◆ Selected extract:

****************************************

# Tips on Owning Plants



## Tabby216 (Feb 20, 2013)

So I am thinking of having about two plants in my 5 gallon tank but I do not know anything about taking care of them. 

What type of plants are easy to take care of that only need low light I currently have a LED light. What types of food should I buy for it and how should I place it inside my tank?

Thanks!


----------



## Mashiro (Dec 2, 2012)

Here's a list of great articles, be sure to read them all!

http://www.plantedaquariumscentral.com/live_plant_Articles.html

That site is also one of the best places to order your live plants from. The guy almost always throws in extras.


----------



## ao (Feb 29, 2012)

mostly for easy plants you just need a 6500k lighting....


----------



## Tabby216 (Feb 20, 2013)

aokashi said:


> mostly for easy plants you just need a 6500k lighting....


Dang the lighting is what I'm scared of because the fish tank came with the LED lights and it says on the box that its 1 watt...I guess owning plants is out of the picture :/


----------



## copperarabian (Apr 27, 2011)

just get low light plants 

anubias, crypts, java fern.


----------



## ao (Feb 29, 2012)

wattage is different from the kelvin rating (color temperature) of a light. That said, 1 w is pretty low. even for leds


----------



## Bettafish (Apr 20, 2009)

Whats a good all around fertilizer that will NOT melt my plants leaves?


----------



## ao (Feb 29, 2012)

most fertilizers such as seachem flourish (or flourish comprehensive) will not melt plants....

****************************************

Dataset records
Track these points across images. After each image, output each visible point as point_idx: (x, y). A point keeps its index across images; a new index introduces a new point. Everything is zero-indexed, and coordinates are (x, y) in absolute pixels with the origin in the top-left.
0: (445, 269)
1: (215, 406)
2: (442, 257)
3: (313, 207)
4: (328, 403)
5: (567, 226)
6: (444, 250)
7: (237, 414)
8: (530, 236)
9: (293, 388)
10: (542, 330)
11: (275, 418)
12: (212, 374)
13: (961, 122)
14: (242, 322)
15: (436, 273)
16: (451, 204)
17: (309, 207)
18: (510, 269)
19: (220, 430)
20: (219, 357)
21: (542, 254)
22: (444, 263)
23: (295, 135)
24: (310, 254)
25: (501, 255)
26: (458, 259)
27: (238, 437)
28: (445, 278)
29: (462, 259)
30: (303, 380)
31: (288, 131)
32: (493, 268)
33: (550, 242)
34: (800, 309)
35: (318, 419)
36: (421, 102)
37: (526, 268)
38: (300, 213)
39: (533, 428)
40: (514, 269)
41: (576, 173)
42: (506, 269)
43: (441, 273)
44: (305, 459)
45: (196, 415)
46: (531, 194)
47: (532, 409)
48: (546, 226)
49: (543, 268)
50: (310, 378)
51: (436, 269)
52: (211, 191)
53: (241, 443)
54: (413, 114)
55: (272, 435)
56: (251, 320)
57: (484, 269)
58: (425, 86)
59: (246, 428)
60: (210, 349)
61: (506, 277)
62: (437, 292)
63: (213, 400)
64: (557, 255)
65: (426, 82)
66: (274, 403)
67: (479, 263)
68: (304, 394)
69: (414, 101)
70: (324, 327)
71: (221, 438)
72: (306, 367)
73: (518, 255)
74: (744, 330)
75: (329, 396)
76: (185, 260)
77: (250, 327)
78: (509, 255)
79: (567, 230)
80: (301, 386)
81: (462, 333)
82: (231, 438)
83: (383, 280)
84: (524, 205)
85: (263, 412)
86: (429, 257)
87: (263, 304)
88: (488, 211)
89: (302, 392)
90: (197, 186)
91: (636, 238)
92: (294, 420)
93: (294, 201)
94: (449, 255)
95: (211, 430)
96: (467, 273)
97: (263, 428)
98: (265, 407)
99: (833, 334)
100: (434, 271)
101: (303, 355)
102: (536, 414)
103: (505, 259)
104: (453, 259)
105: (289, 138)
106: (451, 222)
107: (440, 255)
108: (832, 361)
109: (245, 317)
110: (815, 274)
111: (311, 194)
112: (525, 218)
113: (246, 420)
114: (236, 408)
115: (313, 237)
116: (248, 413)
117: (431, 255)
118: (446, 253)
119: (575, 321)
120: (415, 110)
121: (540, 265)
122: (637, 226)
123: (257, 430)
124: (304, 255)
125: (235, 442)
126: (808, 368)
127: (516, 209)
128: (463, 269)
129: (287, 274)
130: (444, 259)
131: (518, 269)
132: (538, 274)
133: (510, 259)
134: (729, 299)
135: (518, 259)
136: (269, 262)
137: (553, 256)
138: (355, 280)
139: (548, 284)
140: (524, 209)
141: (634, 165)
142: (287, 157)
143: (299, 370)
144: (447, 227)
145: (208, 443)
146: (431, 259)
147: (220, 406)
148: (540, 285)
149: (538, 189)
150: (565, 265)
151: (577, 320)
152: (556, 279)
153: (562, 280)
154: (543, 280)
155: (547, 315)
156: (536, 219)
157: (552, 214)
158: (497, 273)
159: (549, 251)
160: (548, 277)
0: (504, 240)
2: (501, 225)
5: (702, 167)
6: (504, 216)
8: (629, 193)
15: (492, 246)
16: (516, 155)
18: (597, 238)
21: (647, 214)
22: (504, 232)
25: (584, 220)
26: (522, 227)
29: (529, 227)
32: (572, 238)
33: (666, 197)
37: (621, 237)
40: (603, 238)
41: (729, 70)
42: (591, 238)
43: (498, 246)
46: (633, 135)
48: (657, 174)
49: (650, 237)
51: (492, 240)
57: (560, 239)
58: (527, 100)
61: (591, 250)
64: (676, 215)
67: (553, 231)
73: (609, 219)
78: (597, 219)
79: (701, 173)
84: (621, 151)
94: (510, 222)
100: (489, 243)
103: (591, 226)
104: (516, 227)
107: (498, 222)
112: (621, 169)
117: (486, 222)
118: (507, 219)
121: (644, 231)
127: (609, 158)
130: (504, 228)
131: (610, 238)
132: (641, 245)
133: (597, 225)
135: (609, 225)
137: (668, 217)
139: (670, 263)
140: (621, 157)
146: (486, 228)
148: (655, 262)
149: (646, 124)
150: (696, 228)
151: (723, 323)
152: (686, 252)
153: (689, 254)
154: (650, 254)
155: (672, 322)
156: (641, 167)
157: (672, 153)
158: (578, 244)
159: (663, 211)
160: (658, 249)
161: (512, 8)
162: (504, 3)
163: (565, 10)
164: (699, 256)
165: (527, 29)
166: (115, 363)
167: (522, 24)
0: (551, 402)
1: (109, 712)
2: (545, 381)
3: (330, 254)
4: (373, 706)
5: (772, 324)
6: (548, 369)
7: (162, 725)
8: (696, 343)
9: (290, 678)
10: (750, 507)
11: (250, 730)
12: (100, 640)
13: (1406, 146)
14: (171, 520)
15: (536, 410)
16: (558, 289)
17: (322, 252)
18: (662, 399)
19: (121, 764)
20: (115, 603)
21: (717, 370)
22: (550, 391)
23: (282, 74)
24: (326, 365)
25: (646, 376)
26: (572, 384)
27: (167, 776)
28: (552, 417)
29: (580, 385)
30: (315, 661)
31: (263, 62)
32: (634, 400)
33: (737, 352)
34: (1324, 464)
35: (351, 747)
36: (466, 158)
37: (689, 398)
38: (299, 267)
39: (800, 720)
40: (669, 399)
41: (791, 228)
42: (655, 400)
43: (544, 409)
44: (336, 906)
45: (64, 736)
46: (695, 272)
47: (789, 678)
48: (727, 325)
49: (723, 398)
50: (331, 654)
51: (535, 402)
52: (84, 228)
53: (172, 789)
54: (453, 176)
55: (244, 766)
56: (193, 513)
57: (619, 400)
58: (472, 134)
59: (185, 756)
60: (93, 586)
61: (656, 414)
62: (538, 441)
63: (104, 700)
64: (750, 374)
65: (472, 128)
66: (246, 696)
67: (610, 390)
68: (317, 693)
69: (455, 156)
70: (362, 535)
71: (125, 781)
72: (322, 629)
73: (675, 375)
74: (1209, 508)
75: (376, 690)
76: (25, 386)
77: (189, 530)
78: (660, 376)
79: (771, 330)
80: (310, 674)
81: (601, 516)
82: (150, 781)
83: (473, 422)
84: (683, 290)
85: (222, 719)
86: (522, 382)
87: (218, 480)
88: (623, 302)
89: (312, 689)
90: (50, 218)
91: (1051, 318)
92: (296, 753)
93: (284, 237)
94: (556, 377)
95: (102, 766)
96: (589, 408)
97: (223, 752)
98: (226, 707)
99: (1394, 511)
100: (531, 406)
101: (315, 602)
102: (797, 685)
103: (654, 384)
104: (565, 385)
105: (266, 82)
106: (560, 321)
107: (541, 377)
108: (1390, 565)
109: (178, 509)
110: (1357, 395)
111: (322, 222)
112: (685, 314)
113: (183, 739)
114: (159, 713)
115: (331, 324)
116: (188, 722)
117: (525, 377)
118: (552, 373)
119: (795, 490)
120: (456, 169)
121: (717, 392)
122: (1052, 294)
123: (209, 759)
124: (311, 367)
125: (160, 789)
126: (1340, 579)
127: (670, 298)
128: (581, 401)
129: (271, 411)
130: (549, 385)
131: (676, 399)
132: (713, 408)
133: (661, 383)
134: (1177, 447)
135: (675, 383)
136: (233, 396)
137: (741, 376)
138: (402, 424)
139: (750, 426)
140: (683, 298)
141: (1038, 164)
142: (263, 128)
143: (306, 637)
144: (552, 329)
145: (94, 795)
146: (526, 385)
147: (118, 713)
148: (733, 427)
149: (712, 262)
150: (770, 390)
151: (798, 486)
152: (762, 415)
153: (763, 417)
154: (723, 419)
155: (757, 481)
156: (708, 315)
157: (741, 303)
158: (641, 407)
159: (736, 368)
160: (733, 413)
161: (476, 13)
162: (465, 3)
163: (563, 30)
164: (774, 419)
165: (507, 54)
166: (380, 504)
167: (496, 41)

****************************************

◆ Assigned task 1: In the aquarium plant thread, why does Tabby216 conclude that owning plants is probably out of the picture?
◆ Assigned task 2: Carry on the aquarium plant thread from its last post.
None of the data is needed here.

◆ Reply 1: Tabby216 is worried about the lighting. The tank came with LED lights, and the box says they are 1 watt.

◆ Reply 2:
excel by seachem is a Co2 additive and *will* melt some plants....


----------



## Bettafish (Apr 20, 2009)

Which seachem do u recommend?


----------



## ao (Feb 29, 2012)

just seachem flourish is good for a normal planted system ^__^


----------



## RiceFish (Feb 9, 2013)

Three important things.
1. Lighting 
2. Substrate 
3. Fertlizer 

1. You want at least 6500k lighting for a 5 gallon tank. LED lighting will probably only support low light plants unless you want to upgrade lights.

2. You can buy substrate just for plants like eco-complete, flourite, aquasoil, floramax, etc. Or you can go with regular gravel/sand but you will most likely need to use root tabs if you are planting heavy root feeders. 

3. As others have mentioned I would go with seachem flourish comprehensive and if you're doing low light co2 is not really needed. If in the future you decide to do co2 you can get seachem excel, pressurized co2 system or DIY co2.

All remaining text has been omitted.